After centrifugation at 13, 000 G for 15 minutes at four degrees Celsius, divide the lysate supernatant into four parts. Store the input lysate part at 20 degrees Celsius in a 1.5 milliliter tube. Add 0.5 micrograms of Anti-H3K9 tri-methylation, anti-histone H3, or IgG, to the appropriate immunoprecipitation or IP sample.
Incubate the reaction at four degrees Celsius overnight with rotation. The following day, aliquot the nine microliters of Protein G coated magnetic beads per IP sample in a 1.5 milliliter tube. After two washes with one milliliter of FA 150, resuspend the magnetic beads in the FA 150 buffer.
Once done, add 7.5 microliters of the magnetic bead suspension to each IP antibody mix before incubating the tubes at four degrees Celsius for two hours with rotation.

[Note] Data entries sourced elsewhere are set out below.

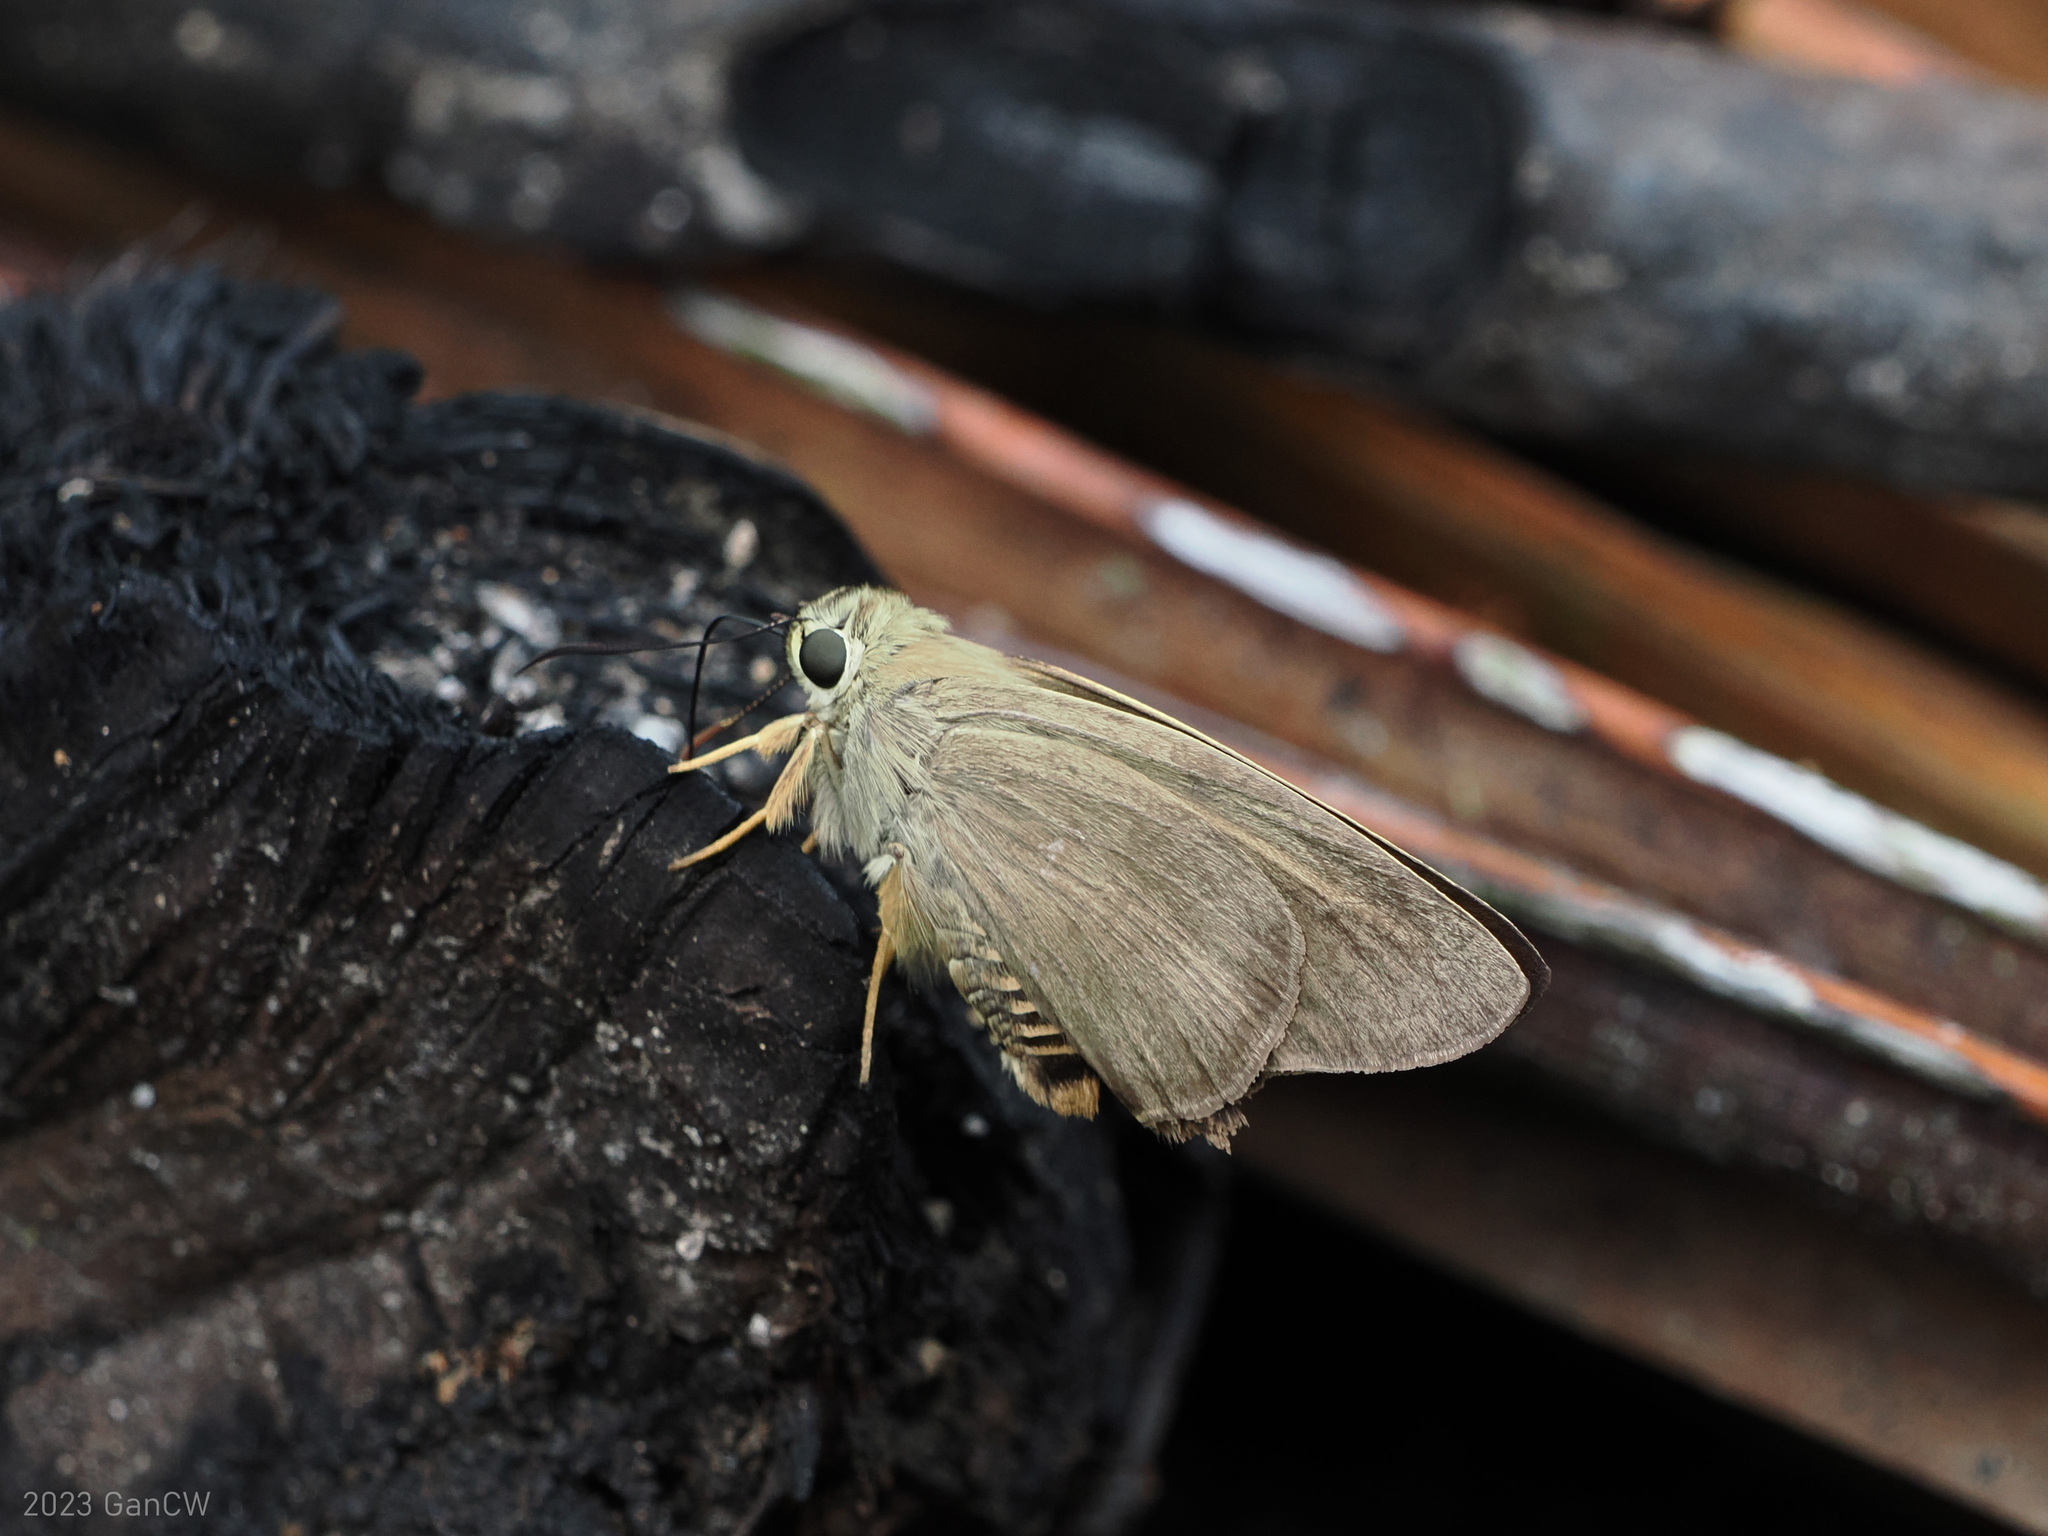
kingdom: Animalia
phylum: Arthropoda
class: Insecta
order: Lepidoptera
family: Hesperiidae
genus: Badamia
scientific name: Badamia exclamationis
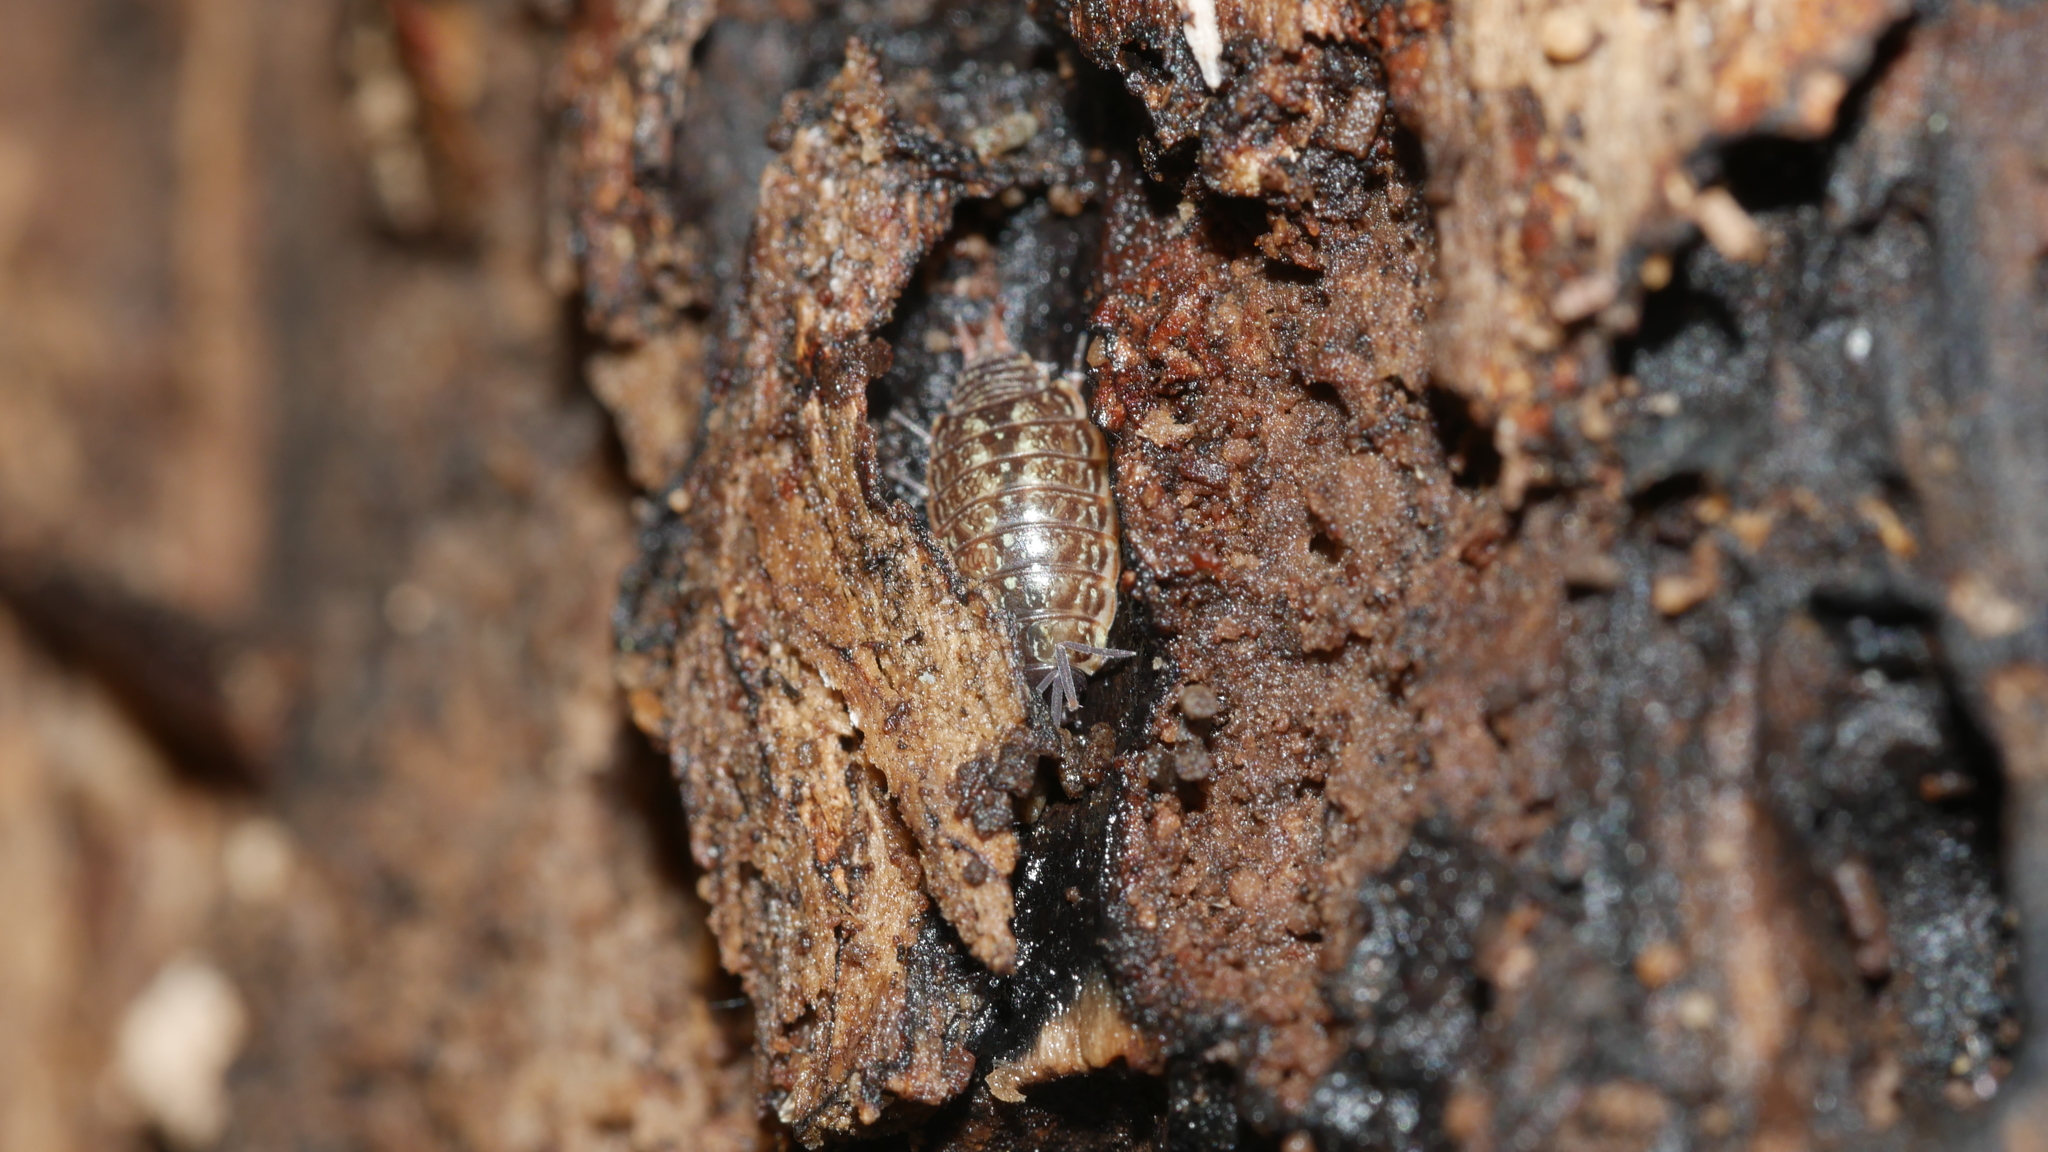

Next, wash the magnetic beads seven times using at least 200 microliters of each buffer solution. Incubate each wash at four degrees Celsius for five minutes with rotation before collecting the beads on a magnetic stand to aspirate the wash.
After aspirating the last wash of the buffer, resuspend the magnetic beads in 50 microliters of chromatin IP elution buffer, and transfer it to a 1.5 milliliter tube. After eluting the sample in a thermomixer, collect the beads on a magnetic stand and transfer the supernatant to a new tube. Repeat the elution with another 50 microliters of chromatin immunoprecipitation elucian buffer.
Once done, pool a total of 100 microliters of supernatant before proceeding with reverse cross-linking and DNA elution.